▸ **WHAT THE TASK ASKS**
Return the run of lines below that opens with the line containing "ring dip: (949, 1041)" and closes with the line containing "ring dip: (1450, 1107)", keeping each one exact.

Collected data:
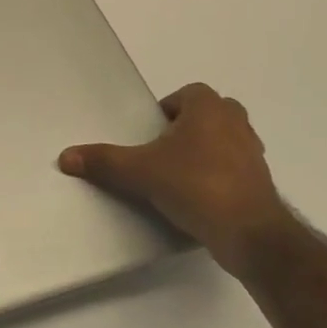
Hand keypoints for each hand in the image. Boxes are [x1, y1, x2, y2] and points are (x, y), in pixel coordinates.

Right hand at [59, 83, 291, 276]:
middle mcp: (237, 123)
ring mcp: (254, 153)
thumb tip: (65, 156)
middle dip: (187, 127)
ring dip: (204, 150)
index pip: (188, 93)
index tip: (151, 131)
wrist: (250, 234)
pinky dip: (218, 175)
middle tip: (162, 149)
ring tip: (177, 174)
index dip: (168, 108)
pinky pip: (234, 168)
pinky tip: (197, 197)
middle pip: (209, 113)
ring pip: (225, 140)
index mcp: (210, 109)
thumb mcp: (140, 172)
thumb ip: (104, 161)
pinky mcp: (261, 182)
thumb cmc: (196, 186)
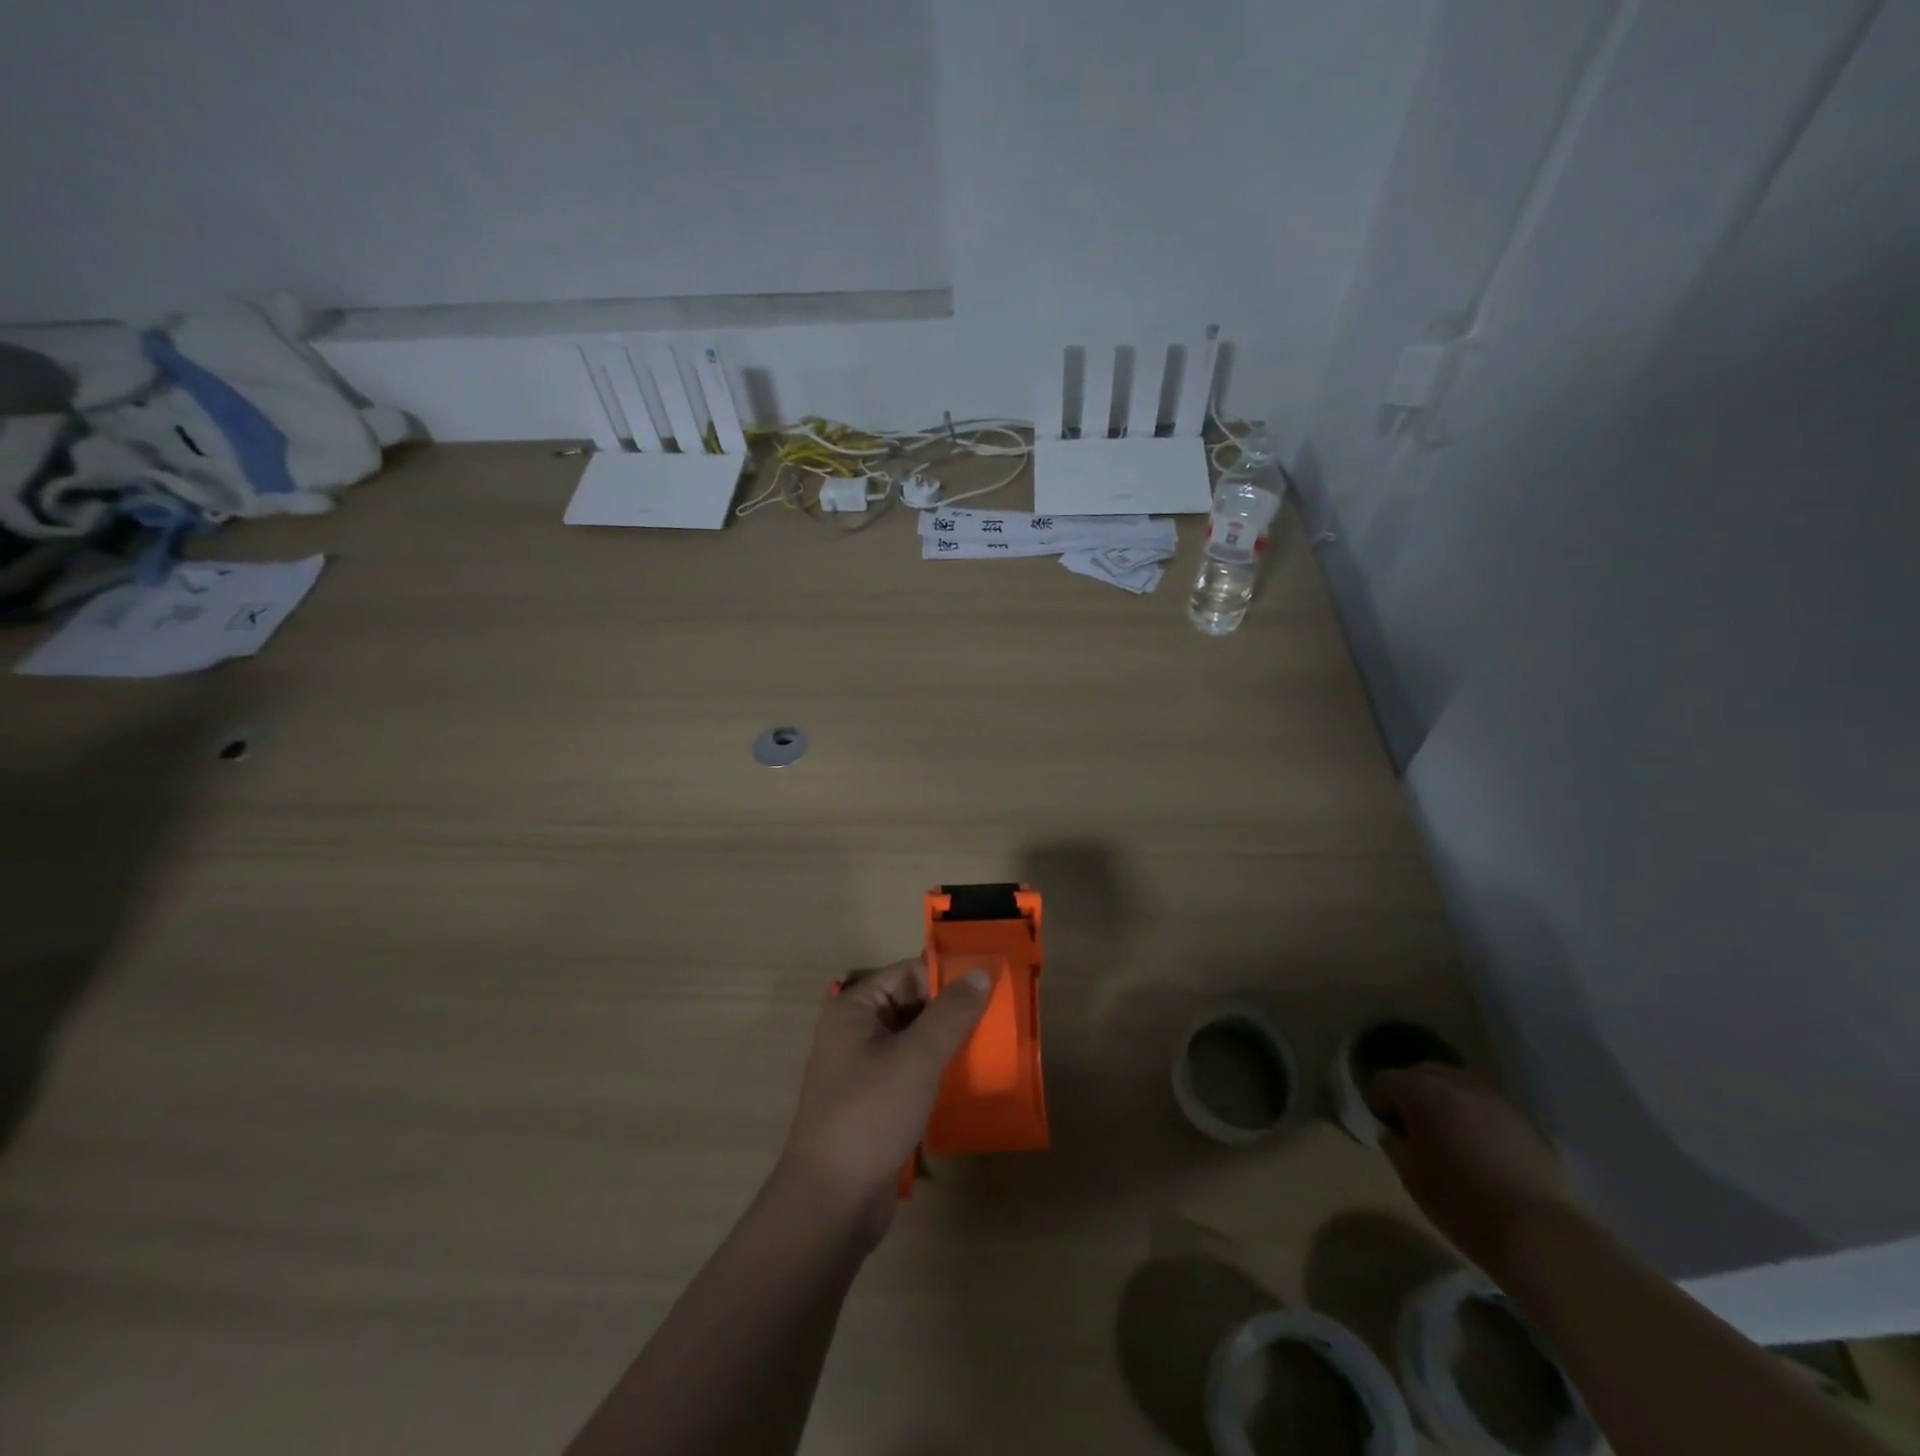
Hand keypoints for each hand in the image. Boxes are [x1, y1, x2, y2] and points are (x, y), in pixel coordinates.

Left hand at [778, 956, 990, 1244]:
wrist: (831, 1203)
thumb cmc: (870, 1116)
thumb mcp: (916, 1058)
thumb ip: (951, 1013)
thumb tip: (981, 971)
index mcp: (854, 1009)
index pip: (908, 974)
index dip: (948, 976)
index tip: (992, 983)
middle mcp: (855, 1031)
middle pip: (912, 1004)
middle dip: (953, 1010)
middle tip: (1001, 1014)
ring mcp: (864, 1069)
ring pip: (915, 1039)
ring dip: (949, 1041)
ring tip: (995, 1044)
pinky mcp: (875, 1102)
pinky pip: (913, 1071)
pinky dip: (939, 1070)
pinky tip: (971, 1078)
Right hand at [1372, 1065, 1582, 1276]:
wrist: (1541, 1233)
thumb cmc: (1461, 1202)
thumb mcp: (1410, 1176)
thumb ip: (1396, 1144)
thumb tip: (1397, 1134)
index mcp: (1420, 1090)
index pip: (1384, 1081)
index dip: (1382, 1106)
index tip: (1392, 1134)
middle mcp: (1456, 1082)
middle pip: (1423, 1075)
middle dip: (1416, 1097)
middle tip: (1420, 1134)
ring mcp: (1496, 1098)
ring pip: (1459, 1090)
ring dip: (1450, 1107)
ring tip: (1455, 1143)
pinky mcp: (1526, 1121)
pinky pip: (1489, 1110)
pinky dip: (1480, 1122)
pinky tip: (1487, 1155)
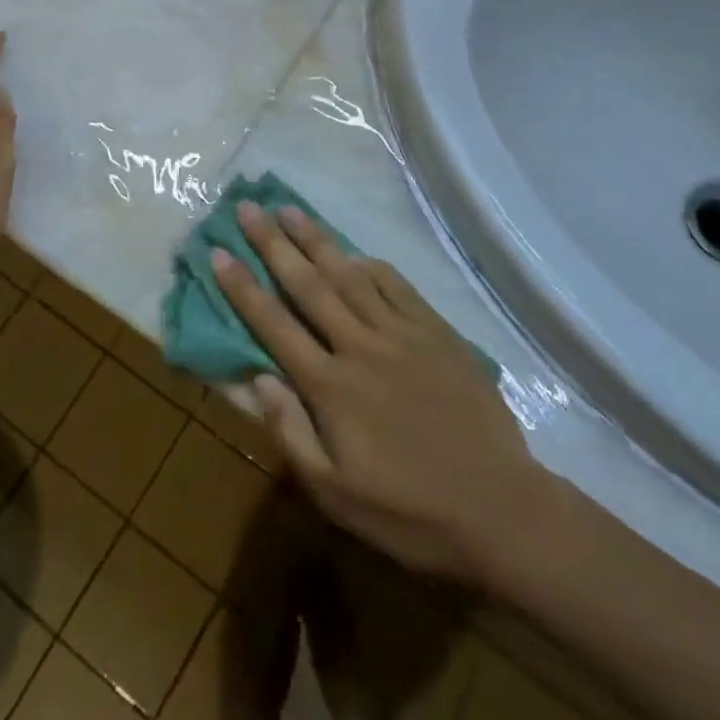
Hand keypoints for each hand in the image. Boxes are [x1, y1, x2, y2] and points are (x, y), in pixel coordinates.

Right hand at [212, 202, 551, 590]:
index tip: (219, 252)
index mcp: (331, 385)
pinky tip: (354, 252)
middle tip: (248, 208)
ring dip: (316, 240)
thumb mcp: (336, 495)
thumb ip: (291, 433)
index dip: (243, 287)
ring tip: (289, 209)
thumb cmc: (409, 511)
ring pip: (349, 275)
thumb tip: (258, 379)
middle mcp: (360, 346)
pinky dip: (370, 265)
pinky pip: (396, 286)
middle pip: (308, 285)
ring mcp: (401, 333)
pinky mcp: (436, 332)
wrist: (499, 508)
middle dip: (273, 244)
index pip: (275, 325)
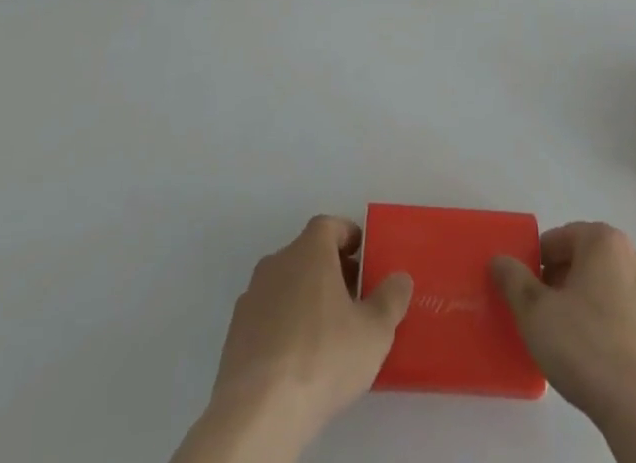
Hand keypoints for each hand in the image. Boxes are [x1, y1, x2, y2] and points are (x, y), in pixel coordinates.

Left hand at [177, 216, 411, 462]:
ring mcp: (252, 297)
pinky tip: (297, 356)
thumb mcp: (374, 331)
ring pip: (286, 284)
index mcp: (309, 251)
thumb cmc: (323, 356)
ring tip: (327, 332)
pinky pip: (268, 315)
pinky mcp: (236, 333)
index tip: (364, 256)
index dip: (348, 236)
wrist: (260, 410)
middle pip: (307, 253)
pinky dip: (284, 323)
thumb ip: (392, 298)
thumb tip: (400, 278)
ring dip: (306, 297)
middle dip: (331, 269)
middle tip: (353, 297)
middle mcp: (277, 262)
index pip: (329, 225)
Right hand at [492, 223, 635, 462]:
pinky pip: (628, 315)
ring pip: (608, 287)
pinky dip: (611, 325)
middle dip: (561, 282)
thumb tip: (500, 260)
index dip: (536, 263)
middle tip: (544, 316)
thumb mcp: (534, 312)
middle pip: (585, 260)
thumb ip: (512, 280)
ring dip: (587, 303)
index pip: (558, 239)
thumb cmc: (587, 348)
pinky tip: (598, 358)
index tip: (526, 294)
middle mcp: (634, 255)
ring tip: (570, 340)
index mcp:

▸ **REPLY**
ring dip: (949, 1041)
ring tip: (995, 1044)
pinky mcp: (875, 1102)
pinky pip: (913, 1071)
pinky dip: (939, 1070)
pinky tip: (971, 1078)
Right hand at [1372, 1065, 1582, 1276]:
wrist: (1541, 1233)
thumb cmc: (1461, 1202)
thumb mcp: (1410, 1176)
thumb ip: (1396, 1144)
thumb tip: (1397, 1134)
index mcp: (1420, 1090)
index pip: (1384, 1081)
index dip: (1382, 1106)
index tip: (1392, 1134)
middle mcp: (1456, 1082)
middle pip: (1423, 1075)
middle dip: (1416, 1097)
middle tip: (1420, 1134)
ring mcp: (1496, 1098)
ring pip: (1459, 1090)
ring dip: (1450, 1107)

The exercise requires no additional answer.